Aim of the exercise: Leave the pictures out and restate every line below exactly.
↓
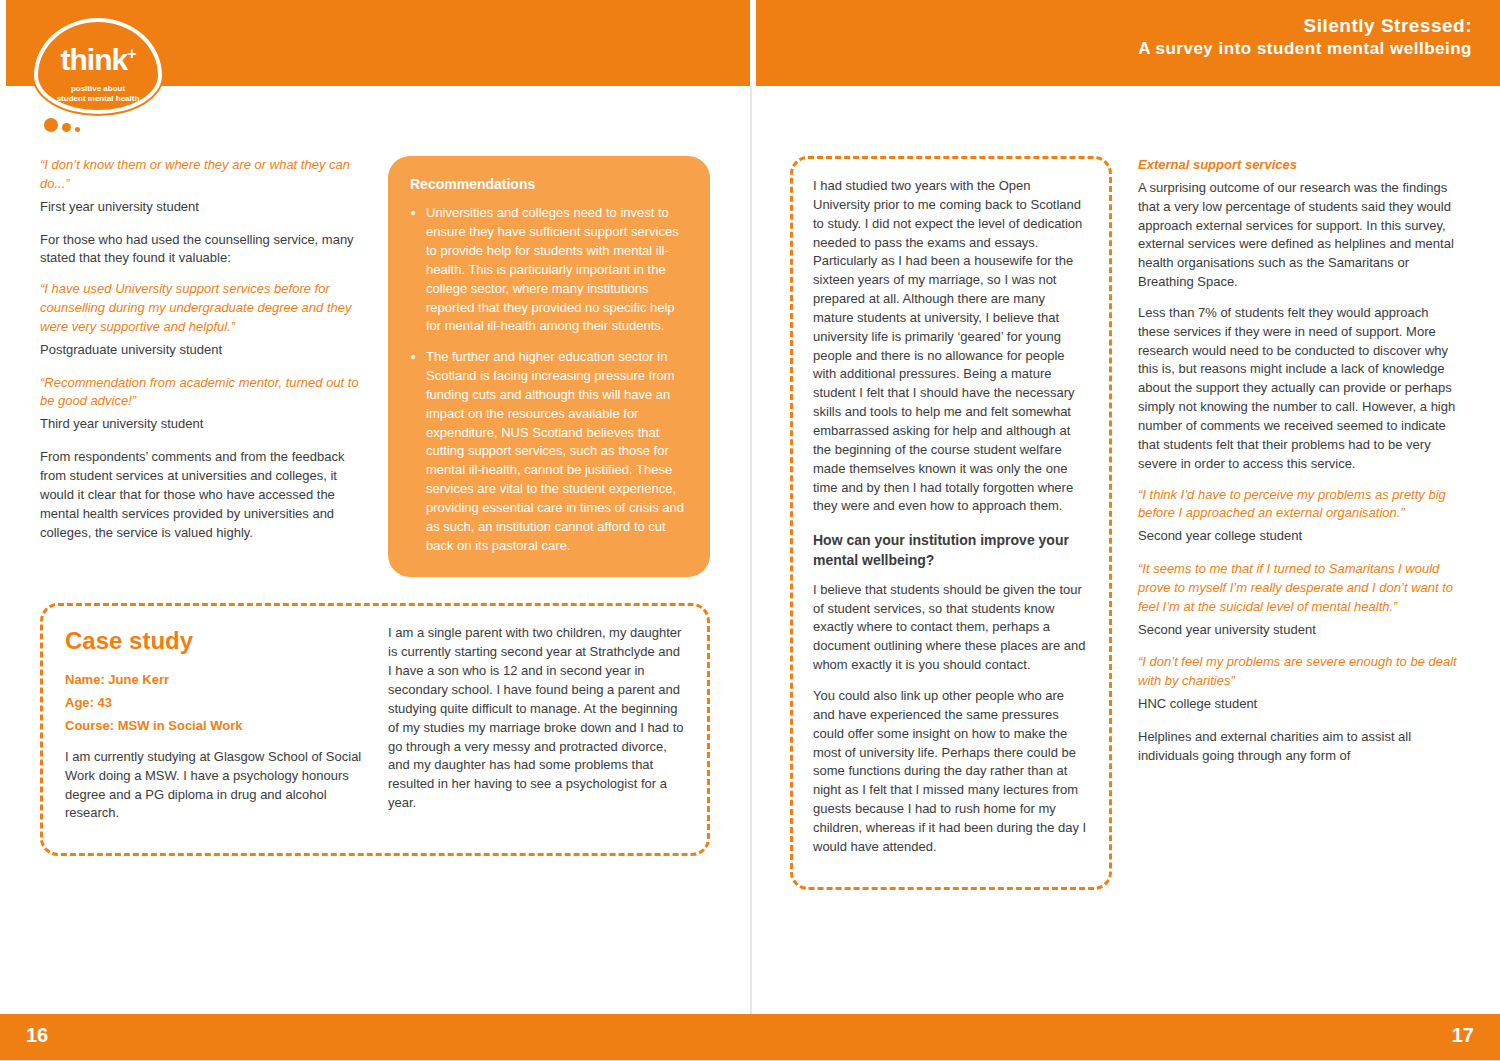think+
positive about
student mental health
“I don’t know them or where they are or what they can do...”
First year university student
For those who had used the counselling service, many stated that they found it valuable:
“I have used University support services before for counselling during my undergraduate degree and they were very supportive and helpful.”
Postgraduate university student
“Recommendation from academic mentor, turned out to be good advice!”
Third year university student
From respondents’ comments and from the feedback from student services at universities and colleges, it would it clear that for those who have accessed the mental health services provided by universities and colleges, the service is valued highly.
Recommendations
Universities and colleges need to invest to ensure they have sufficient support services to provide help for students with mental ill-health. This is particularly important in the college sector, where many institutions reported that they provided no specific help for mental ill-health among their students.
The further and higher education sector in Scotland is facing increasing pressure from funding cuts and although this will have an impact on the resources available for expenditure, NUS Scotland believes that cutting support services, such as those for mental ill-health, cannot be justified. These services are vital to the student experience, providing essential care in times of crisis and as such, an institution cannot afford to cut back on its pastoral care.
Case study
Name: June Kerr
Age: 43
Course: MSW in Social Work
I am currently studying at Glasgow School of Social Work doing a MSW. I have a psychology honours degree and a PG diploma in drug and alcohol research.
I am a single parent with two children, my daughter is currently starting second year at Strathclyde and I have a son who is 12 and in second year in secondary school. I have found being a parent and studying quite difficult to manage. At the beginning of my studies my marriage broke down and I had to go through a very messy and protracted divorce, and my daughter has had some problems that resulted in her having to see a psychologist for a year.
16
Silently Stressed:
A survey into student mental wellbeing
I had studied two years with the Open University prior to me coming back to Scotland to study. I did not expect the level of dedication needed to pass the exams and essays. Particularly as I had been a housewife for the sixteen years of my marriage, so I was not prepared at all. Although there are many mature students at university, I believe that university life is primarily ‘geared’ for young people and there is no allowance for people with additional pressures. Being a mature student I felt that I should have the necessary skills and tools to help me and felt somewhat embarrassed asking for help and although at the beginning of the course student welfare made themselves known it was only the one time and by then I had totally forgotten where they were and even how to approach them.
How can your institution improve your mental wellbeing?
I believe that students should be given the tour of student services, so that students know exactly where to contact them, perhaps a document outlining where these places are and whom exactly it is you should contact.
You could also link up other people who are and have experienced the same pressures could offer some insight on how to make the most of university life. Perhaps there could be some functions during the day rather than at night as I felt that I missed many lectures from guests because I had to rush home for my children, whereas if it had been during the day I would have attended.
External support services
A surprising outcome of our research was the findings that a very low percentage of students said they would approach external services for support. In this survey, external services were defined as helplines and mental health organisations such as the Samaritans or Breathing Space.
Less than 7% of students felt they would approach these services if they were in need of support. More research would need to be conducted to discover why this is, but reasons might include a lack of knowledge about the support they actually can provide or perhaps simply not knowing the number to call. However, a high number of comments we received seemed to indicate that students felt that their problems had to be very severe in order to access this service.
“I think I’d have to perceive my problems as pretty big before I approached an external organisation.”
Second year college student
“It seems to me that if I turned to Samaritans I would prove to myself I’m really desperate and I don’t want to feel I’m at the suicidal level of mental health.”
Second year university student
“I don’t feel my problems are severe enough to be dealt with by charities”
HNC college student
Helplines and external charities aim to assist all individuals going through any form of
17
↑
Answer for this exercise:
think+
positive about
student mental health
“I don’t know them or where they are or what they can do...”
First year university student
For those who had used the counselling service, many stated that they found it valuable:
“I have used University support services before for counselling during my undergraduate degree and they were very supportive and helpful.”
Postgraduate university student
“Recommendation from academic mentor, turned out to be good advice!”
Third year university student
From respondents’ comments and from the feedback from student services at universities and colleges, it would it clear that for those who have accessed the mental health services provided by universities and colleges, the service is valued highly.
Recommendations
Universities and colleges need to invest to ensure they have sufficient support services to provide help for students with mental ill-health. This is particularly important in the college sector, where many institutions reported that they provided no specific help for mental ill-health among their students.
The further and higher education sector in Scotland is facing increasing pressure from funding cuts and although this will have an impact on the resources available for expenditure, NUS Scotland believes that cutting support services, such as those for mental ill-health, cannot be justified. These services are vital to the student experience, providing essential care in times of crisis and as such, an institution cannot afford to cut back on its pastoral care.
Case study
Name: June Kerr
Age: 43
Course: MSW in Social Work
I am currently studying at Glasgow School of Social Work doing a MSW. I have a psychology honours degree and a PG diploma in drug and alcohol research.
I am a single parent with two children, my daughter is currently starting second year at Strathclyde and I have a son who is 12 and in second year in secondary school. I have found being a parent and studying quite difficult to manage. At the beginning of my studies my marriage broke down and I had to go through a very messy and protracted divorce, and my daughter has had some problems that resulted in her having to see a psychologist for a year.
16
Silently Stressed:
A survey into student mental wellbeing
I had studied two years with the Open University prior to me coming back to Scotland to study. I did not expect the level of dedication needed to pass the exams and essays. Particularly as I had been a housewife for the sixteen years of my marriage, so I was not prepared at all. Although there are many mature students at university, I believe that university life is primarily ‘geared’ for young people and there is no allowance for people with additional pressures. Being a mature student I felt that I should have the necessary skills and tools to help me and felt somewhat embarrassed asking for help and although at the beginning of the course student welfare made themselves known it was only the one time and by then I had totally forgotten where they were and even how to approach them.
How can your institution improve your mental wellbeing?
I believe that students should be given the tour of student services, so that students know exactly where to contact them, perhaps a document outlining where these places are and whom exactly it is you should contact.
You could also link up other people who are and have experienced the same pressures could offer some insight on how to make the most of university life. Perhaps there could be some functions during the day rather than at night as I felt that I missed many lectures from guests because I had to rush home for my children, whereas if it had been during the day I would have attended.
External support services
A surprising outcome of our research was the findings that a very low percentage of students said they would approach external services for support. In this survey, external services were defined as helplines and mental health organisations such as the Samaritans or Breathing Space.
Less than 7% of students felt they would approach these services if they were in need of support. More research would need to be conducted to discover why this is, but reasons might include a lack of knowledge about the support they actually can provide or perhaps simply not knowing the number to call. However, a high number of comments we received seemed to indicate that students felt that their problems had to be very severe in order to access this service.
“I think I’d have to perceive my problems as pretty big before I approached an external organisation.”
Second year college student
“It seems to me that if I turned to Samaritans I would prove to myself I’m really desperate and I don’t want to feel I’m at the suicidal level of mental health.”
Second year university student
“I don’t feel my problems are severe enough to be dealt with by charities”
HNC college student
Helplines and external charities aim to assist all individuals going through any form of
17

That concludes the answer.